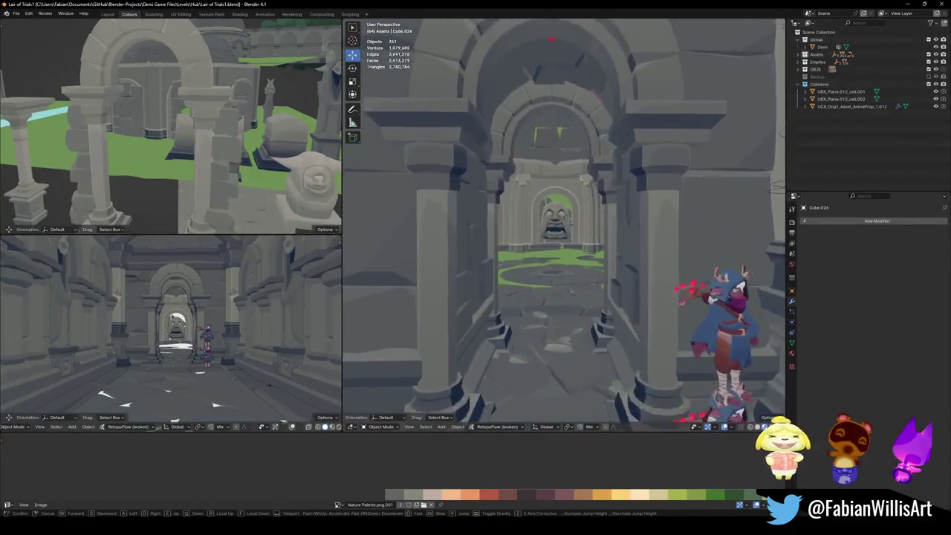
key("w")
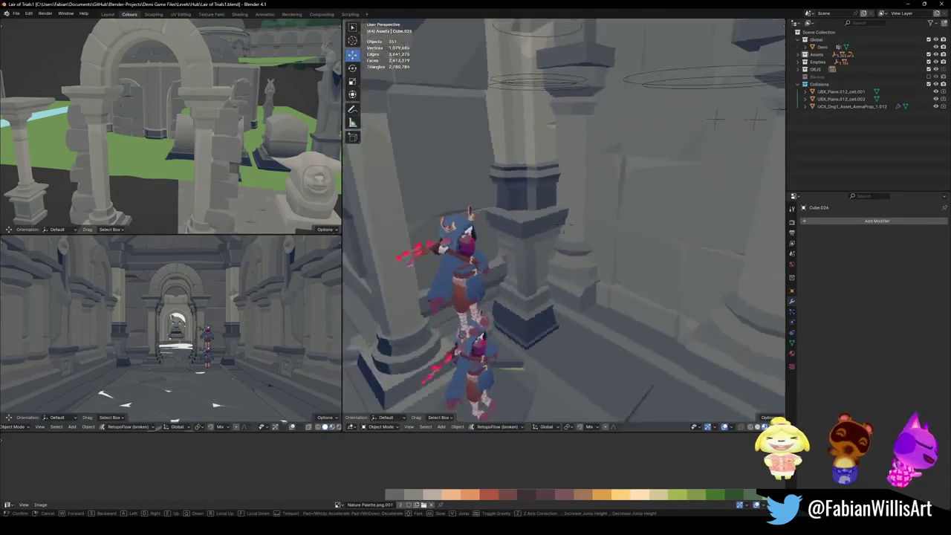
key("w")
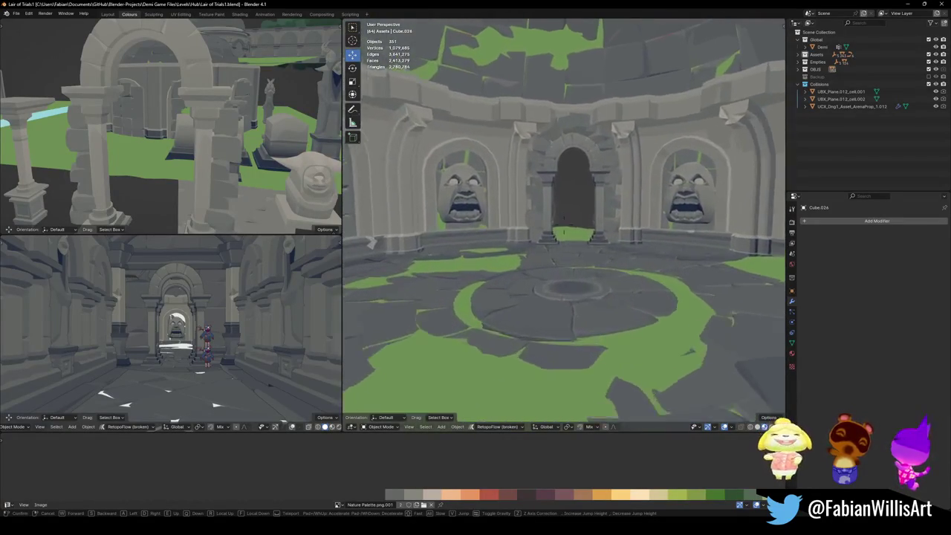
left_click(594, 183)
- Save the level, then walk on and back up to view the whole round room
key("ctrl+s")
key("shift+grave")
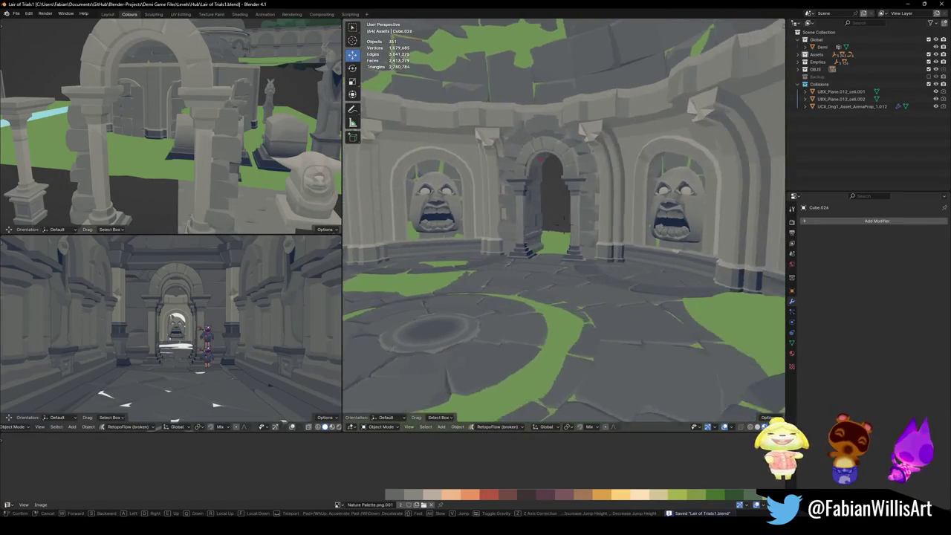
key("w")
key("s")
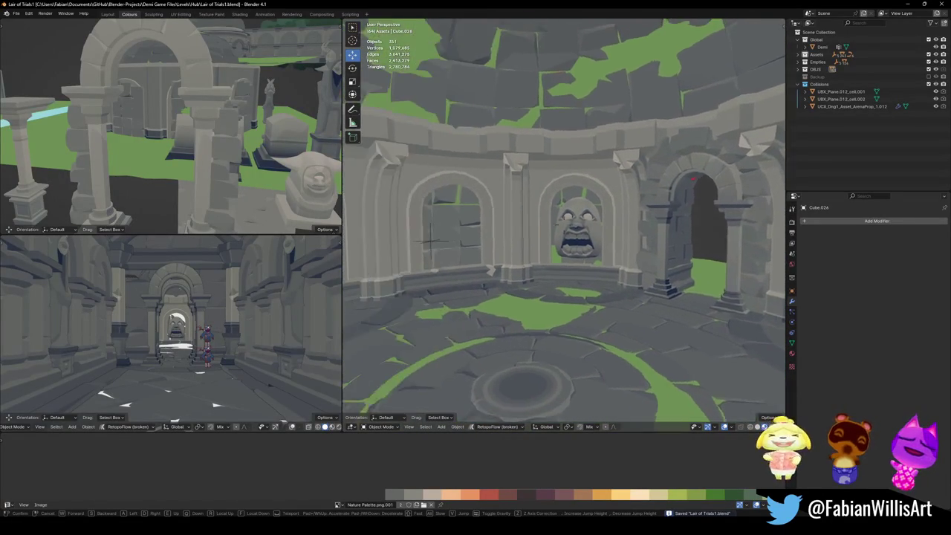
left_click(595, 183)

- [About this task] Without changing a word, transcribe all of the data and omit its images.

- [Solution to this task]
key("w")
key("w")
left_click(594, 183)
- Save the level, then walk on and back up to view the whole round room
key("ctrl+s")
key("shift+grave")
key("w")
key("s")
left_click(595, 183)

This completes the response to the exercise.